As is often the case with Dostoevsky, several powerful Russian and European literary traditions intersected in the artistic world of Notes. In creating the confessional narrative of “one of the characters of recent times,” Dostoevsky inherited the tradition of the psychological confessional prose of the 1850s, and especially its central work, Turgenev’s Diary of an Extra Man (1850). Its protagonist, Chulkaturin, is a direct predecessor of the underground paradoxalist both in his morbid irritability and in the way he reasons about himself and what a loser he turns out to be. However, the psychology of Dostoevsky’s protagonist is much more refined: he goes deeper and more deeply into his own experience. Dostoevsky’s reference to several European authors helped him achieve this. First and foremost is Jean-Jacques Rousseau’s Confessions, mentioned in Notes. In the protracted arguments and sophisticated eloquence of the hero of “Notes” one can guess the dialogic form of Denis Diderot’s “Rameau’s Nephew”. The familiarity of the hero of Notes with the latest scientific and philosophical ideas of the 1830s-50s is remarkable: Dostoevsky responds to the theories of French and British utopians (Henri Saint-Simon, Etienne Cabet, Pierre Leroux, Felicite Robert de Lamenet, Charles Fourier, Robert Owen), the “positive” sociology of Auguste Comte, Henry Bockl’s conception of civilization, the individualist philosophy of Max Stirner, the evolutionism of Charles Darwin.

Interestingly enough, the immediate impetus for the first part was a famous article by the physiologist Ivan Sechenov entitled “Brain Reflexes”, which Dostoevsky had read in the autumn of 1863 in the “Medical Gazette” and left a note about it in his notebook. The writer was unpleasantly struck by Sechenov’s idea, rather daring for its time, that the free will of man, able to control his body and emotions, is in fact only a manifestation of the complex chains of reflexes in the brain. It is noteworthy that Sechenov repeatedly used the word “want” to designate this very free will, which becomes one of the key words in the philosophy of the “underground man. It is safe to say that the following words of his contain a hint of the Russian physiologist’s theory:

“Ha-ha-ha! But you don’t really want to, if you like! – Science has even nowadays managed to raznatomiruyut man that even now we know that want and so-called free will is nothing else than”.

It is easy to surmise that Dostoevsky’s hero in the place of the dotted line is referring to the “reflexes of the brain” – the most striking and scandalous discovery of Russian physiology in the 1860s.

How was it published?

The tale appeared in issues 1, 2 and 4 of the Dostoevsky brothers’ magazine Epoch, launched after the suspension of Vremya.
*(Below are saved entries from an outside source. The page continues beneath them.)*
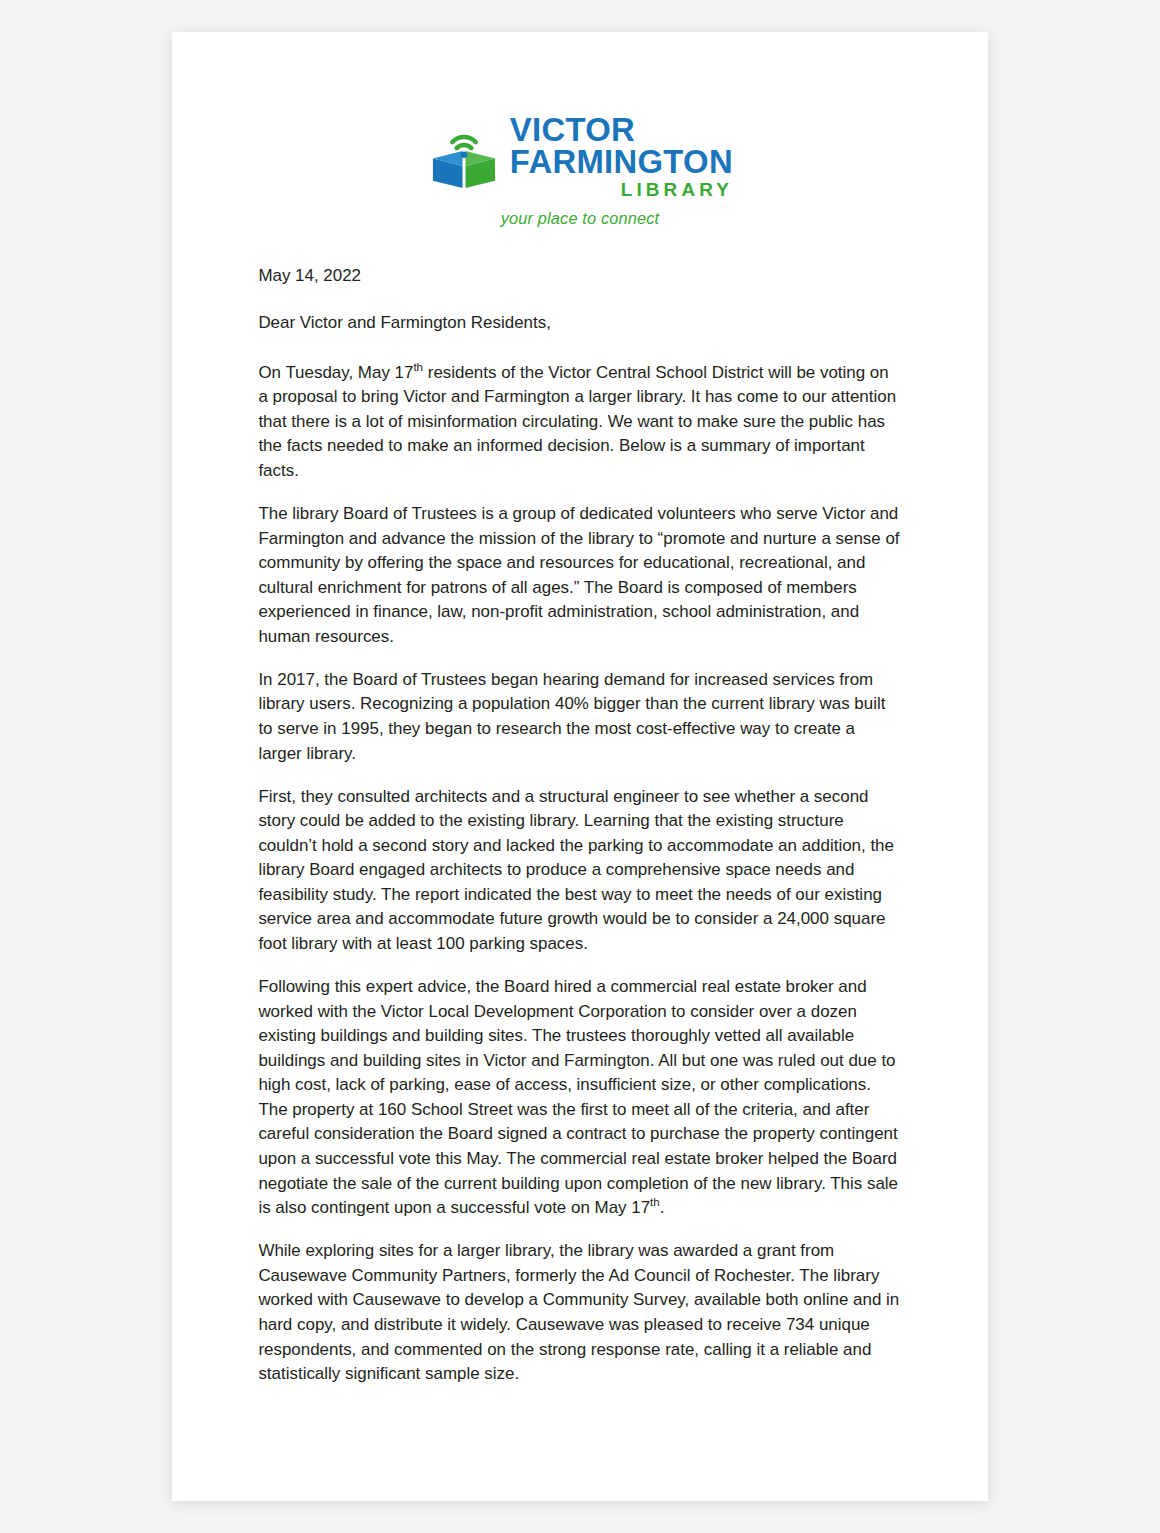VICTOR FARMINGTON LIBRARY
your place to connect
May 14, 2022
Dear Victor and Farmington Residents,
On Tuesday, May 17th residents of the Victor Central School District will be voting on a proposal to bring Victor and Farmington a larger library. It has come to our attention that there is a lot of misinformation circulating. We want to make sure the public has the facts needed to make an informed decision. Below is a summary of important facts.
The library Board of Trustees is a group of dedicated volunteers who serve Victor and Farmington and advance the mission of the library to “promote and nurture a sense of community by offering the space and resources for educational, recreational, and cultural enrichment for patrons of all ages.” The Board is composed of members experienced in finance, law, non-profit administration, school administration, and human resources.
In 2017, the Board of Trustees began hearing demand for increased services from library users. Recognizing a population 40% bigger than the current library was built to serve in 1995, they began to research the most cost-effective way to create a larger library.
First, they consulted architects and a structural engineer to see whether a second story could be added to the existing library. Learning that the existing structure couldn’t hold a second story and lacked the parking to accommodate an addition, the library Board engaged architects to produce a comprehensive space needs and feasibility study. The report indicated the best way to meet the needs of our existing service area and accommodate future growth would be to consider a 24,000 square foot library with at least 100 parking spaces.
Following this expert advice, the Board hired a commercial real estate broker and worked with the Victor Local Development Corporation to consider over a dozen existing buildings and building sites. The trustees thoroughly vetted all available buildings and building sites in Victor and Farmington. All but one was ruled out due to high cost, lack of parking, ease of access, insufficient size, or other complications. The property at 160 School Street was the first to meet all of the criteria, and after careful consideration the Board signed a contract to purchase the property contingent upon a successful vote this May. The commercial real estate broker helped the Board negotiate the sale of the current building upon completion of the new library. This sale is also contingent upon a successful vote on May 17th.
While exploring sites for a larger library, the library was awarded a grant from Causewave Community Partners, formerly the Ad Council of Rochester. The library worked with Causewave to develop a Community Survey, available both online and in hard copy, and distribute it widely. Causewave was pleased to receive 734 unique respondents, and commented on the strong response rate, calling it a reliable and statistically significant sample size.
Like other texts by the writer, Notes from Underground was composed and published in portions, which influenced the layout of the text. Thus, the first part of the story was published in the end of March, while the fourth part was published only on June 7, 1864. The break in work was caused by the death of Dostoevsky’s wife – he finished the second part of the story in a hurry in May.

Dostoevsky republished the story only twice: it was included in the second volume of his collected works in 1865 and was published as a separate edition in 1866 (edition by F.Stellovsky). Later, the writer did not include “Notes” in any lifetime editions.